What It’s Like Having An Invisible Illness, Because Nobody Ever Seems Convinced We’re Sick


I am quite seriously and chronically ill.

However, the biggest problem I face is the fact that I don’t look sick. I’ve written about how illness led to isolation and abandonment by several of my previously close friends.

The bright side?

While I might be down a few friends, I’m now more sure than ever of who my real friends are. They are the ones that stuck beside me, no questions asked, and no judgement passed.

And two years on, they are still there.

And still no questions asked, and still no judgement passed.

To those who stuck beside me and afforded me such a privilege and display of empathy and kindness, I am so grateful to you.

More than you know or realise.

However, every now and then – often coming from the most well-meaning of people (including friends and family members) I get asked certain questions.

“Are you sure that there’s no cure?” They’ll ask.

Yes, I’m sure.
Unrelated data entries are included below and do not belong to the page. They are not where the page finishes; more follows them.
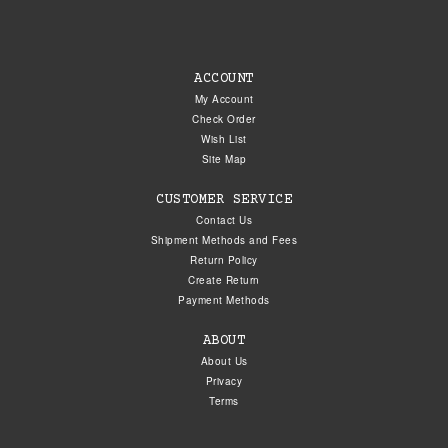
ACCOUNT
My Account
Check Order
Wish List
Site Map
CUSTOMER SERVICE
Contact Us
Shipment Methods and Fees
Return Policy
Create Return
Payment Methods
ABOUT
About Us
Privacy
Terms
I’m pretty sure my doctor, my specialist – and the internet – wouldn’t lie to me about what’s wrong and treatment options.

“Have you tried this [insert tablet or herbal remedy here]? It worked for my friend’s sister’s aunt’s cousin.”

To be honest, I probably have. I have a fishing box and a shoe box filled with different medications – both herbal, over-the-counter and prescription (all recommended by doctors). It’s not that I don’t welcome any suggestions – I do – but I have changed my diet. And lifestyle. And everything else. Please don’t be offended when I tell you that what works for your friend’s sister’s aunt’s cousin does not work for me. Even if we are both unfortunate to share the same chronic illnesses (chronic fatigue, IBS and endometriosis for me) it doesn’t mean our bodies will respond the same.

“But don’t you want to get better?”

This question is the only question I’ve listed that actually both hurts and irritates me.

Yes, of course I want to get better. What sane person would want to be ill? Seriously? I never chose to be ill. I never asked for it, and I certainly never wanted to fall ill. I didn’t even expect it.

Each doctor’s visit, even in Australia with Medicare rebates, is expensive – and that’s not getting into the whole list of hospital visits and specialists I’ve had to see over the past two years. I need to go to the doctor’s alone on a regular basis, because there is always something wrong. Whenever I take a simple blood test, there is always some anomaly.

Even when there isn’t (which is rare), the tests reveal something that often stumps doctors and specialists alike.

No one would choose such a life.

I wake every day and try and plan what I will or will not be able to do.

If my stomach is sore upon waking, I know that today is going to be a bad day. Eating will be excruciating, so by the time I finish work I’ll be light-headed and dizzy from a lack of food.

Because of chronic fatigue, by the time I get home, I’ll be ready for my three-hour nap. I’ll usually fall asleep while eating a snack (because eating is slightly less painful while wearing pjs and lying in bed with heat packs).

I’ll wake up towards seven, and try and have some dinner (all premade and frozen by my husband – left to my own devices, while working, I just skip dinner and continue sleeping). I’m still usually beyond exhausted, and my whole body will be in pain, rejecting the idea of being awake. However, I need to make lunch while I’m awake for the next day – always a salad, nothing heavy to irritate my stomach and always dairy free – and then maybe try and catch up on reading and watch a little TV.

I head to bed around 9-9.30.

And then we repeat, until it’s the weekend, and then I spend my days wrecked in bed with headaches and the inability to do much more than sleep.

Who would want that?

Who would choose that?

I don’t want to be sick, and I’ve yet to meet anyone who does.

But I can’t get better.

If a healthy diet was the key, I’d have gotten better a long time ago. (Seriously – had to complete a food diary and see a nutritionist and she said my diet was fantastic.)

I eat very little dairy.

Even less sugar.

I keep my foods bland (I have IBS, remember).

I exercise when possible (although that’s taken a back seat since working full-time. The bright side? With teaching, it’s very easy to do over 10,000 steps each day).

I do eat “treats” (or foods that are “bad” for me) but only when it’s safe (like a weekend day).

I monitor everything I do. I have to.

The consequences are too high if I don’t.

So I know you mean well. I really do. You want what’s best for me because you care about me.

But please don’t ask me, “But don’t you want to get better?” as if I have any choice in the matter.

Everything I’m aware about, I try and do and work to fix. I do everything I can to make my life as normal as possible.

And it’s insulting to think that you think I want to be this way, and I’m simply making a choice not to improve.